2nd roundで希望校のすべてに出願しなければならないかもしれません。

GMAT免除措置も、厄介な変更です。

テストスコアでの差別化ができなくなりますので、エッセイやインタビューが合否に与える影響がより大きくなると言えるでしょう。

MBAプログラムの教育関係者からも、「テストスコアを見ずに合否を決めてしまって大丈夫か?プログラムの質は維持されるのだろうか?」と疑問の声が上がっています。

対策として、募集人数をを一時的に増やそうとする大学もあります。

ハーバード・ビジネススクールには、例年930名程度の学生が入学しますが、2021年は募集人数を約1,000名にまで引き上げるとの事。
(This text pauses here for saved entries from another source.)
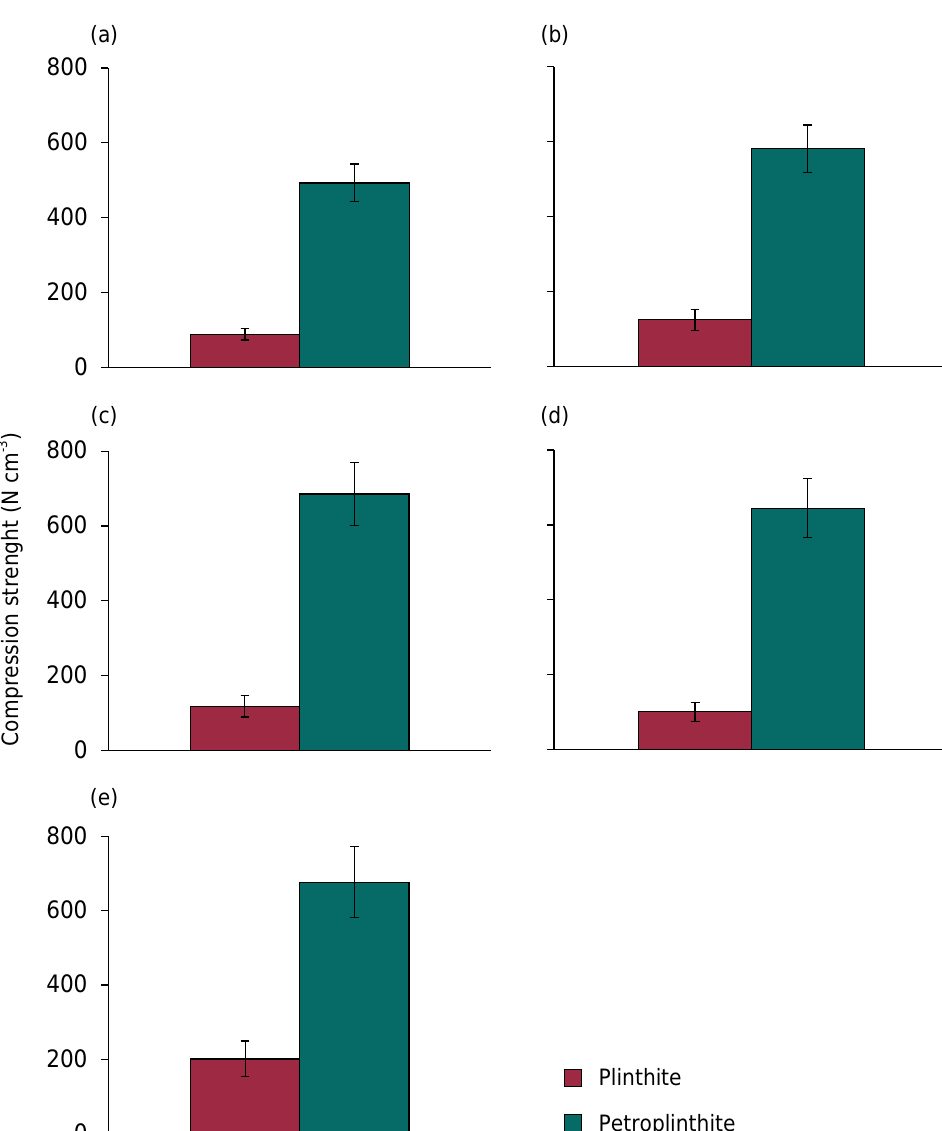
Figure 3. Mean value and standard error of the mean compressive strength of plinthite and petroplinthite of the studied profiles, immersed in distilled water (a), calcium carbonate (b), sodium hydroxide (c), sodium hydroxide + sodium hexametaphosphate (d), and acid solution (e) (95 % confidence interval;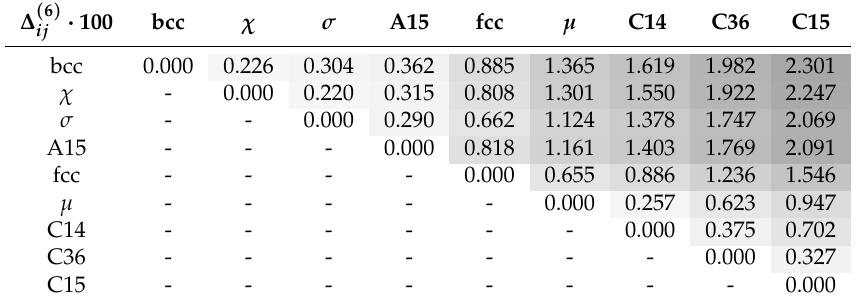
Table 2. Similarity matrix of TCP phases in terms of the distance in moments space ∆ ij . The entries are ordered by increasing difference to bcc. The symmetric lower-left part is omitted for brevity. The grey scale reflects the numerical entries and is included to guide the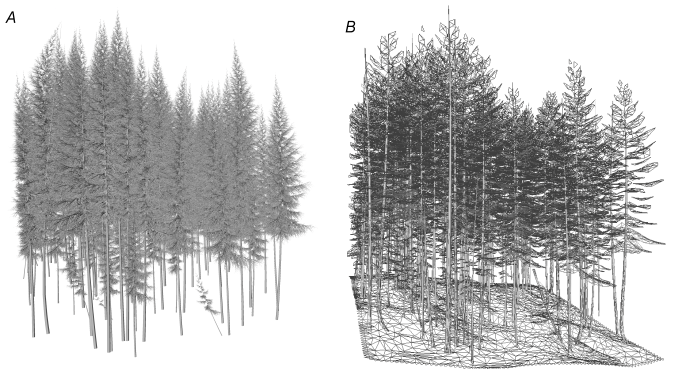
Figure 2. ( A ) Forest plot reconstructions representing individual stems; and ( B ) a coarser level of detail, where foliage clustered around branches is represented as planar polygons.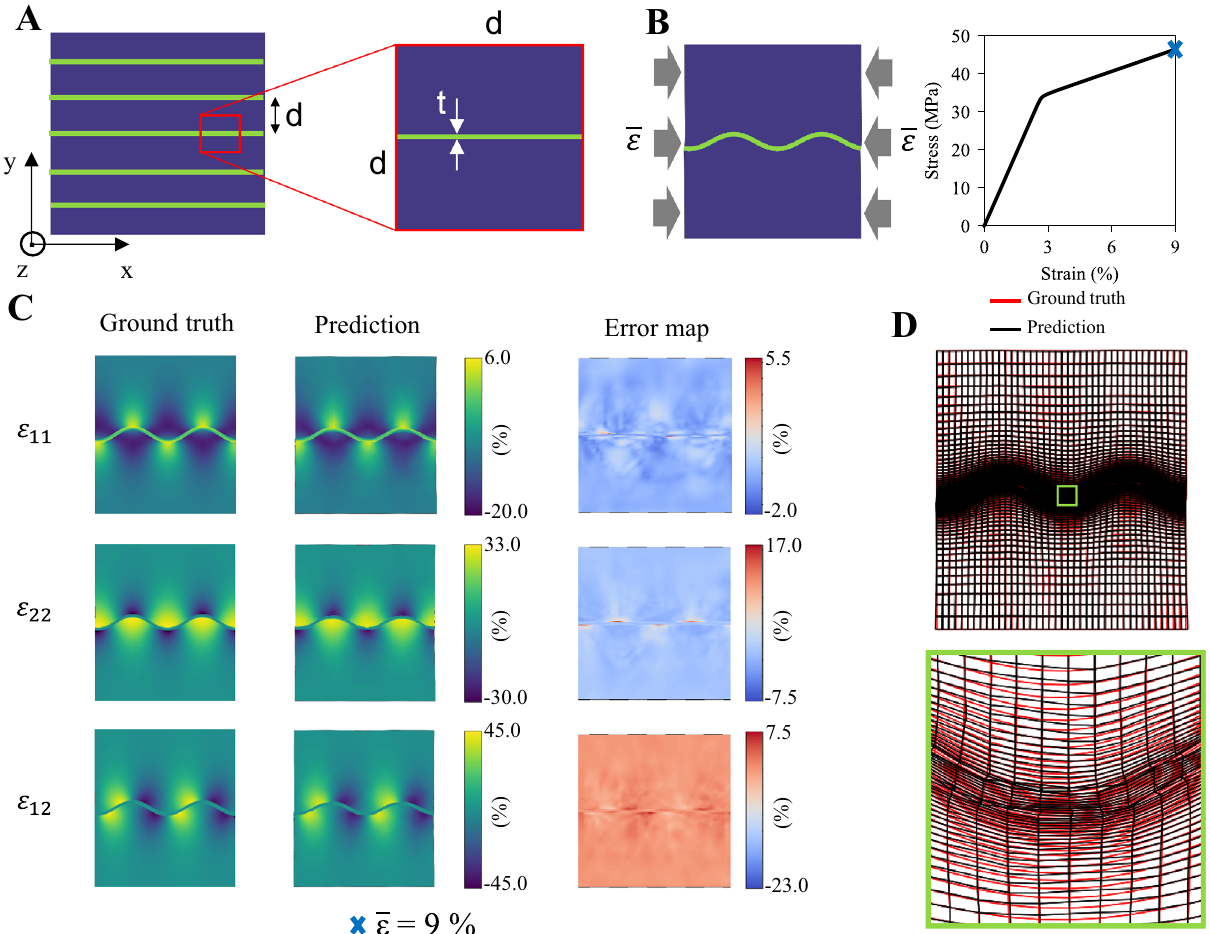
Figure 4. Predicting wrinkling of interfacial layers in stratified composites. ( A ) Schematic of a stratified composite composed of thin hard layers immersed in a soft matrix. Both phases have linear elasticity. The inset shows an arbitrary RVE of size d , corresponding to the distance between layers, and layer’s thickness t . Here, the two phases’ material properties ( E , ν ) are varied instead of the geometric parameters. ( B ) Wrinkled interface under macroscopic uniaxial compression ( ε ) together with the corresponding macroscopic stress-strain curve. The symbol identifies the post-wrinkling regime for ε =9 % . This configuration is characterized by a Young’s moduli ratio E 1 / E 0 =741 and matrix’ Poisson’s ratio ν 0 =0.13. ( C ) Comparison of the ML predicted and FE simulated strain fields in the interfacial layer shown in ( B ), randomly sampled from the test dataset, for ε =9 % , with the corresponding error maps. The stress fields are plotted over the corresponding deformed shapes, while the error maps are shown in the undeformed configuration. The strain component ε 33 is overall zero because of the plain strain hypothesis, and it is thus not here reported. ( D ) Comparison of the ML predicted and FE simulated deformed mesh of the configuration in ( B ) for ε = 9%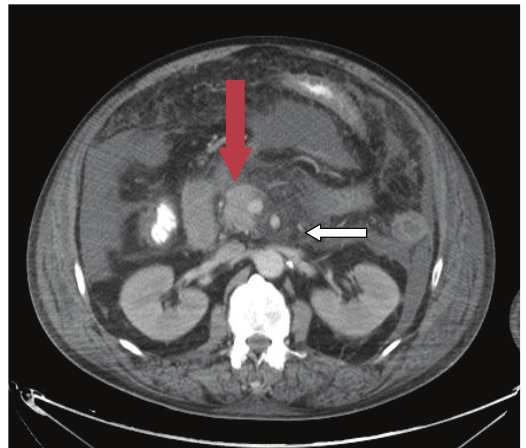
a partially loculated fluid within the body of the pancreas. The white arrow shows an area of focal necrosis within the body of the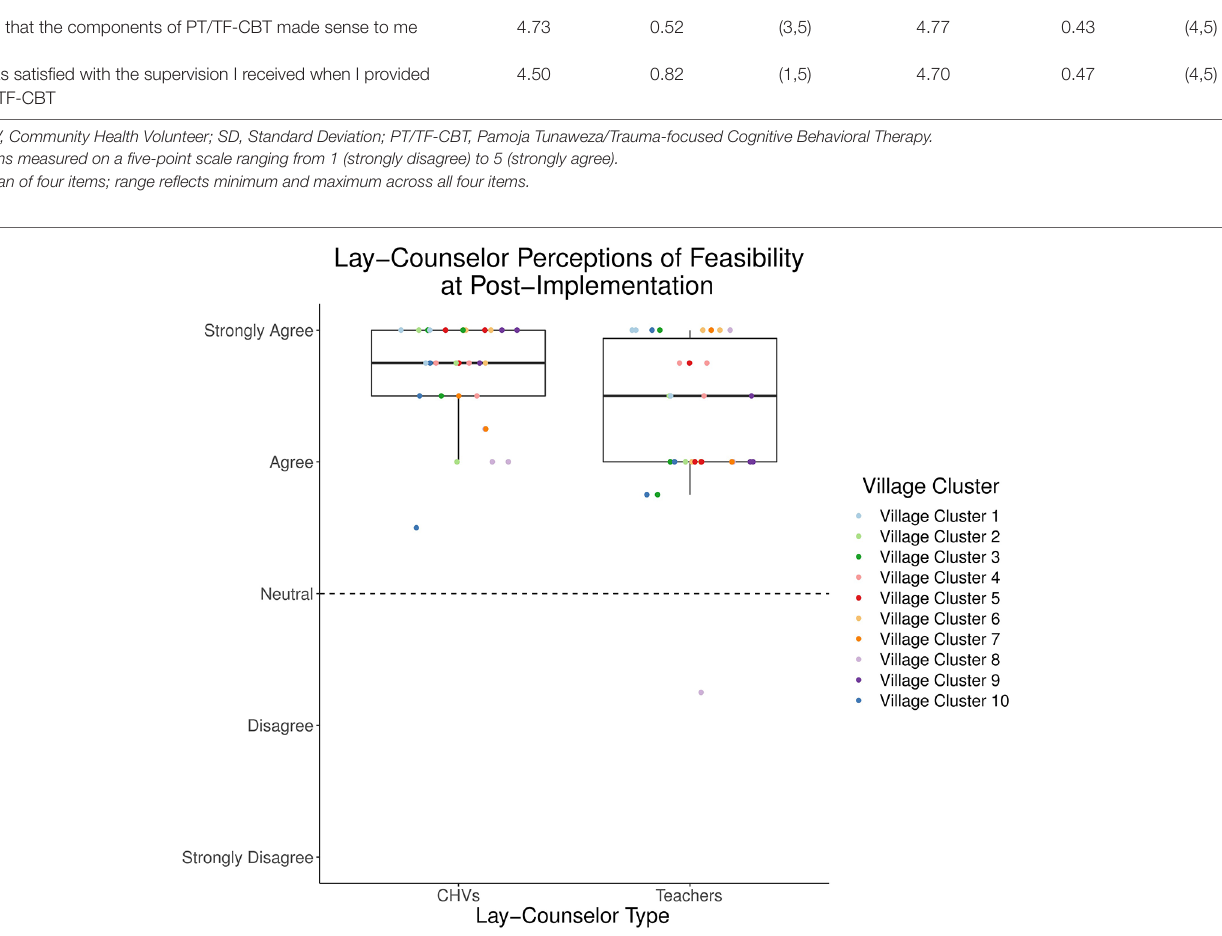
FIgUrE 3 | Lay counselor perceptions of intervention feasibility at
しかし、普段から多くの学生数を抱えていない学校には、急激な生徒数増に対応できるだけのリソースがありません。

そもそも、コロナウイルス感染防止対策のために、1つの教室に収容できる学生数に大幅な制限を受けていますので、スモールスクールにはそのような対応は難しいでしょう。

まとめ:入念な下調べの上で判断を

以上で見てきたように、新型コロナウイルスの影響を受けてアメリカMBAを取り巻く環境が大きく変わってきています。

それに合わせて、受験戦略も変えていかなければなりません。

昨年までは有効だった対策が、今年からは通用しなくなっている可能性は十分にあります。

受験をお考えの方々は、くれぐれも慎重な下調べの上で、出願準備を進めていってください。